In athletic footwear, sales for January and February combined were up in the low-single-digits but fell 40 percent in March and around 50 percent in April when COVID-19 arrived. May’s athletic footwear sales improved to a low-single-digit decline, and June bounced back up by about 25 percent. June’s gains were driven by an increase in limited-edition footwear releases.
Similar declines in the half were seen across the men’s, women’s, and kids’ categories.
By channel, mid-tier department stores and shoe chains were down about 20 percent in the first six months of the year, while athletic specialty/sporting goods declined in the high-singles. Premium department stores saw a low single-digit decline.
Sport lifestyle, the largest category, declined in the mid-singles, though it was helped by the additional releases.
Performance running shoes were down in the low-teens, but there were encouraging signs in June. NPD noted that during recessionary periods, running typically does better than the overall market. Performance basketball continued to struggle with sales down around 20 percent.
Sport slides, which continue to ride the comfort trend, declined in the mid-singles, while outdoor and water sandals were down more than a third. Skate shoes declined by about 25 percent.

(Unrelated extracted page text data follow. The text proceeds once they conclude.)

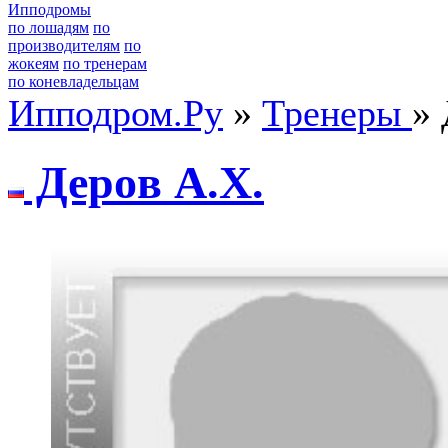
Ипподромы
по лошадям
по
производителям
по
жокеям
по тренерам
по коневладельцам
Ипподром.Ру
»
Тренеры
» 
Дepoв A.X.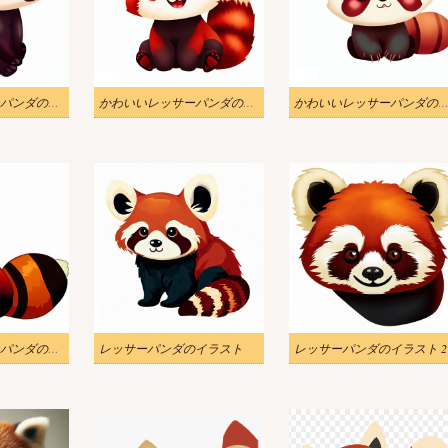
かわいいレッサーパンダのイラスト画像
かわいいレッサーパンダのイラストをダウンロード
かわいいレッサーパンダのイラ
かわいいレッサーパンダのイラスト PNG
レッサーパンダのイラスト
レッサーパンダのイラスト 2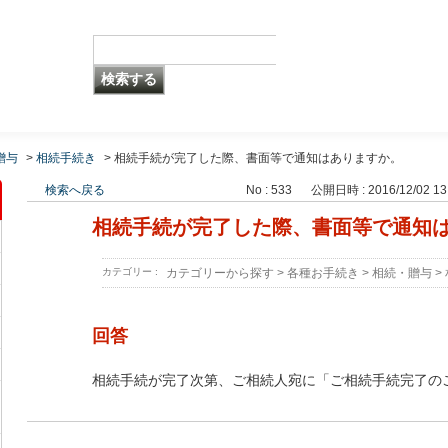
贈与
>
相続手続き
>
相続手続が完了した際、書面等で通知はありますか。
検索へ戻る
No : 533
公開日時 : 2016/12/02 13
相続手続が完了した際、書面等で通知
カテゴリー :
カテゴリーから探す
>
各種お手続き
>
相続・贈与
>
回答
相続手続が完了次第、ご相続人宛に「ご相続手続完了の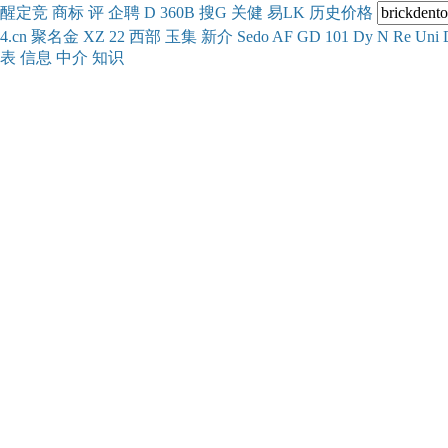
醒
定
竞
商
标
评
企
聘
D
360
B
搜
G
关健
易
LK
历史
价格
4.cn
聚名
金
XZ
22
西部
玉
集
新
介
Se
do
AF
GD
101
Dy
N
Re
Uni
表
信息
中介
知识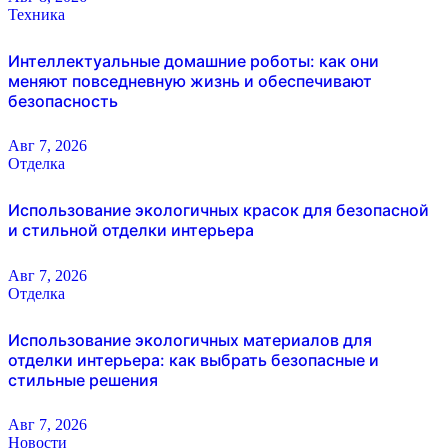
Техника
Интеллектуальные домашние роботы: как они
меняют повседневную жизнь и обеспечивают
безопасность
Авг 7, 2026
Отделка
Использование экологичных красок для безопасной
и стильной отделки интерьера
Авг 7, 2026
Отделка
Использование экологичных материалов для
отделки интерьера: как выбрать безопасные и
стильные решения
Авг 7, 2026
Новости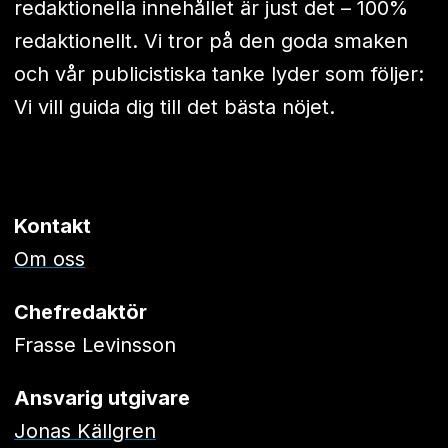
redaktionella innehållet är just det – 100%
redaktionellt. Vi tror på den goda smaken
och vår publicistiska tanke lyder som följer:
Vi vill guida dig till det bästa nöjet.
Kontakt
Om oss
Chefredaktör
Frasse Levinsson
Ansvarig utgivare
Jonas Källgren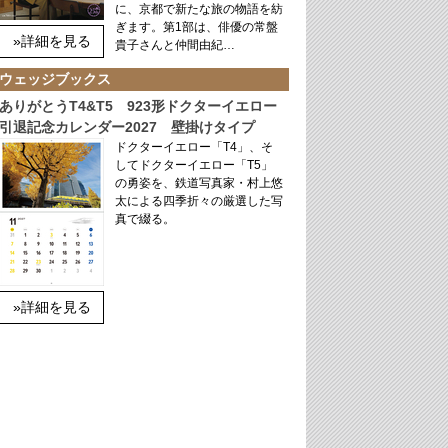
に、京都で新たな旅の物語を紡
ぎます。第1部は、俳優の常盤
»詳細を見る
貴子さんと仲間由紀…
ウェッジブックス
ありがとうT4&T5 923形ドクターイエロー
引退記念カレンダー2027 壁掛けタイプ
ドクターイエロー「T4」、そ
してドクターイエロー「T5」
の勇姿を、鉄道写真家・村上悠
太による四季折々の厳選した写
真で綴る。
»詳細を見る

Looking at brand specifics for the first half of the year, Nike brand declined in the high-singles, while Brand Jordan grew in the low-teens on account of increased releases. Converse declined by about one-third. Nike Inc. saw a sales decline in the mid-singles, but the company captured market share.
Adidas and New Balance declined in the mid-teens. Skechers was down in the high-teens. Under Armour, Saucony and Vans each dropped more than 20 percent. Asics was down in the low-teens.

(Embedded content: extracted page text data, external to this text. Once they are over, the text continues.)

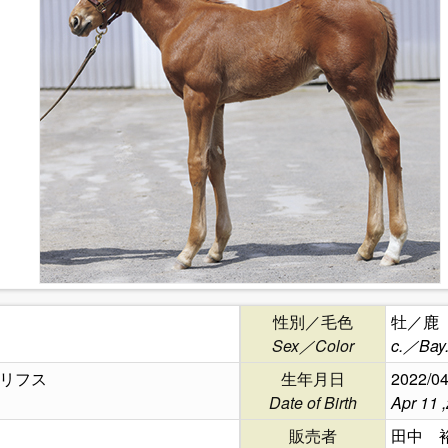
性別／毛色
牡／鹿
Sex／Color
c.／Bay
リフス
生年月日
2022/04
Date of Birth
Apr 11 
販売者
田中 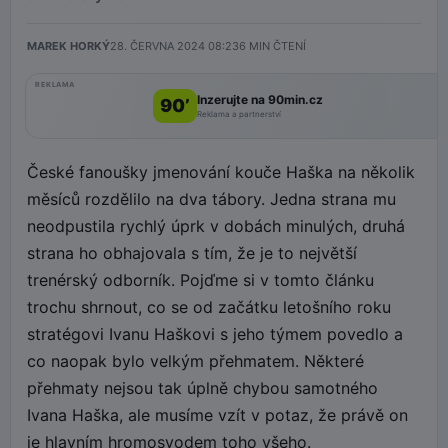
MAREK HORKÝ
28. ČERVNA 2024 08:23
6
MIN ČTENÍ
REKLAMA
Inzerujte na 90min.cz
90’
Reklama a partnerství
České fanoušky jmenování kouče Haška na několik
měsíců rozdělilo na dva tábory. Jedna strana mu
neodpustila rychlý úprk v dobách minulých, druhá
strana ho obhajovala s tím, že je to největší
trenérský odborník. Pojďme si v tomto článku
trochu shrnout, co se od začátku letošního roku
stratégovi Ivanu Haškovi s jeho týmem povedlo a
co naopak bylo velkým přehmatem. Některé
přehmaty nejsou tak úplně chybou samotného
Ivana Haška, ale musíme vzít v potaz, že právě on
je hlavním hromosvodem toho všeho.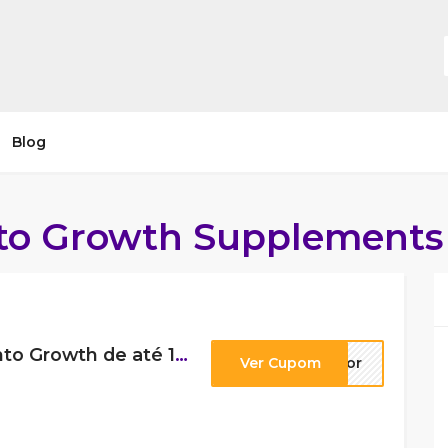
Blog
to Growth Supplements
Cupom de desconto Growth de até 10% OFF
Ver Cupom
ctor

Running was a theme among the top-performing brands year-to-date through June. Brooks had a high-teens increase, Puma grew in the high-singles, Hoka One One was up more than 75 percent, and On Running sales more than doubled.
The top-selling sneaker styles for the first half of the year, ranked on dollar sales, according to NPD are Nike Air Force 1 Low, Nike Air Max 270, Nike Air Max 97, Nike Air VaporMax Plus, Nike Revolution 5, Nike Air VaporMax Flyknit 3, Adidas NMD R1, Jordan XIII Retro, Jordan I High OG, and Nike Air Max 90.
Activewear saw a low-single-digit increase in January/February followed by declines greater than 35 percent in March and April. The May sales decline softened in the mid-singles. June grew by about 10 percent.
Women’s sales were down in the high-singles, men’s declined in the low-teens, kids were down in the mid-teens.
Private label (the aggregate of all retailers’ private brands) grew in the first half. NPD noted that retailers do not have the same flexibility with private brands as they do with their wholesale partners and, therefore, had to take more price action to clear inventory.
Nike, the largest brand in the activewear space, performed better than the overall market in the first half of the year and, though down 9 percent, performed better than the other top brands including Under Armour and Adidas. Under Armour activewear declined in the mid-teens; Adidas was down about 20 percent; Hanes grew about 25 percent; and Fruit of the Loom dropped in the low-singles. The latter two brands took advantage of the fact that some of their largest customers were considered “essential” and were open through March and April.